Quote from: DataOverFlow2022 on January 09, 2023, 05:18:54 PM

If pressure didn’t change.  Then what magically turns off denpressure to make the water stop flowing by relatively pressurelessness while the container drops?

Nothing turns off denpressure. How many times is this going to need repeating? Water comes out of the holes in a stationary can because of the reaction force from the base of the container. When the container is falling, the base falls at the same rate as the water, so there is no reaction force, so nothing comes out the holes.

Are you going to acknowledge that I said this, this time?

In the reality of gravity.  The water and container fall at the same rate to become weightless in regards to each other which takes away the motivation for water to flow.

But in denpressure, the water and atmosphere don’t become pressureless in regards to each other while the container drops.  Then what stops the flow of water in denpressure. 

Quote from: NotSoSkeptical on January 09, 2023, 04:37:05 PM

Quote from: Slime on January 09, 2023, 04:34:22 PM

Quote from: DataOverFlow2022 on January 09, 2023, 04:30:55 PM

Quote from: Slime on January 09, 2023, 04:05:19 PM

Quote from: DataOverFlow2022 on January 09, 2023, 04:00:48 PM

This is how a falling object works in the model..

If you are going to ignore every single straight question you are asked and every single explanation you are given, I will sneak into your house and cover your bedroom floor with lego bricks.

You are completely ignoring the actual physics of what is happening in the water example and evading every single time you are confronted.

In the reality of gravity.  Because the water and container fell at the same rate, the water and container became weightless in regards to each other.  The water stop flowing.

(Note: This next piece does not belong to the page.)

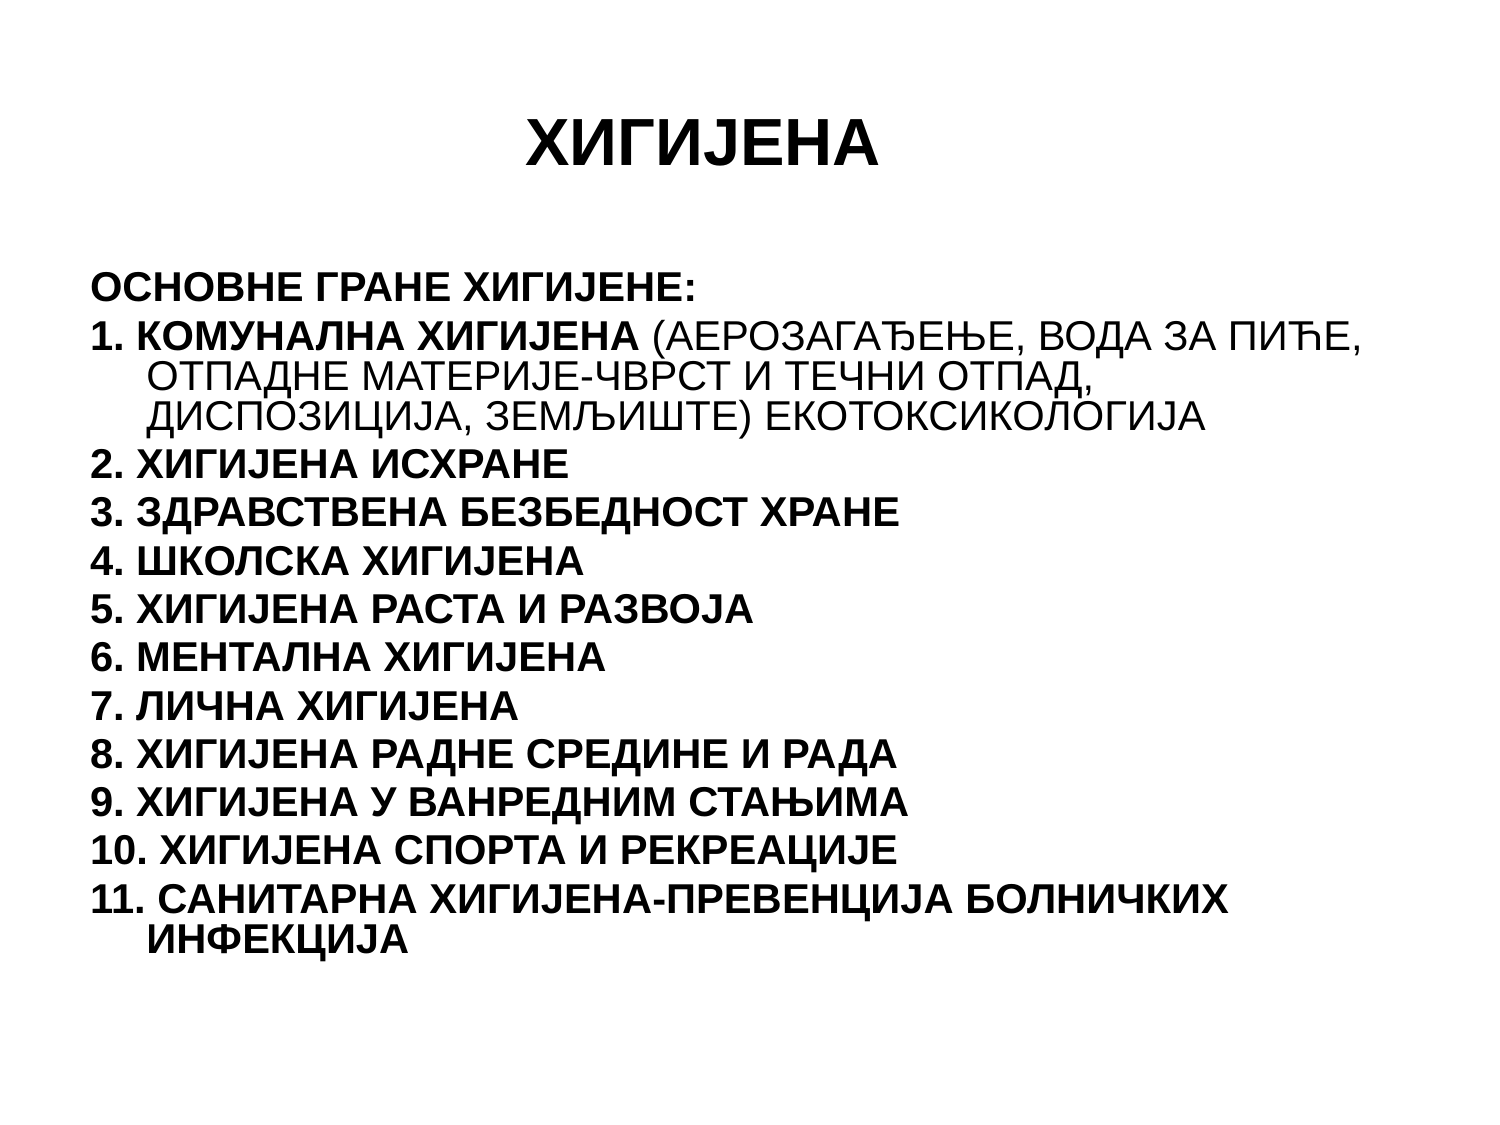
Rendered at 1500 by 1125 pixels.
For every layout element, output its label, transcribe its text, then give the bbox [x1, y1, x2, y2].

list ОСНОВНЕ ГРАНЕ ХИГИЈЕНЕ: 1. КОМУНАЛНА ХИГИЈЕНА (АЕРОЗАГАЂЕЊЕ, ВОДА ЗА ПИЋЕ, ОТПАДНЕ МАТЕРИЈЕ-ЧВРСТ И ТЕЧНИ ОТПАД, ДИСПОЗИЦИЈА, ЗЕМЉИШТЕ) ЕКОТОКСИКОЛОГИЈА 2. ХИГИЈЕНА ИСХРАНЕ 3. ЗДРАВСТВЕНА БЕЗБЕДНОСТ ХРАНЕ 4. ШКОЛСКА ХИГИЈЕНА 5. ХИГИЈЕНА РАСТА И РАЗВОЈА 6. МЕНТАЛНА ХИГИЈЕНА 7. ЛИЧНА ХИГИЈЕНА 8. ХИГИЈЕНА РАДНЕ СРЕДИНЕ И РАДА 9. ХИГИЈЕНА У ВАНРЕДНИМ СТАЊИМА 10. ХИГИЈЕНА СПОРТА И РЕКРЕАЦИЈЕ 11. САНИТАРНА ХИГИЈЕНА-ПРЕВЕНЦИЈА БОЛНИЧКИХ ИНФЕКЦИЈА [74, 262, 1426, 1006]
title ХИГИЈЕНА [74, 44, 1426, 233]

In the denpressure model, the water to go from flowing to stopped had to become pressureless and /or deneless (for lack of better terms) in relation to the container and/or atmosphere.

What prevents the water and container falling at the same rate/being subject to the same push?

It does not need to become pressureless, a fact you have had explained to you several times over. The water and container need to fall at the same rate. Or, rather, the container has to fall with the same acceleration that the water presses down with - which, y'know, is trivial when the acceleration has the same cause.

What's pushing it?

Air pressure, under denpressure, but this generally applies to other FE models too.
The point is that this is a bad argument because it functions if you accept any downwards force. It's all a lot of unnecessary fluff when the only meaningful objection comes down to why water stays on the bottom of a sealed can period. All the holes and dropping are irrelevant. If you concede, for the discussion, that a downwards force can exist under FET within a can, then this experiment trivially makes sense. If you don't concede that said downwards force could exist, then all of this is a waste of time.

Air Pressure has a gradient.  Buoyancy would push it up not down.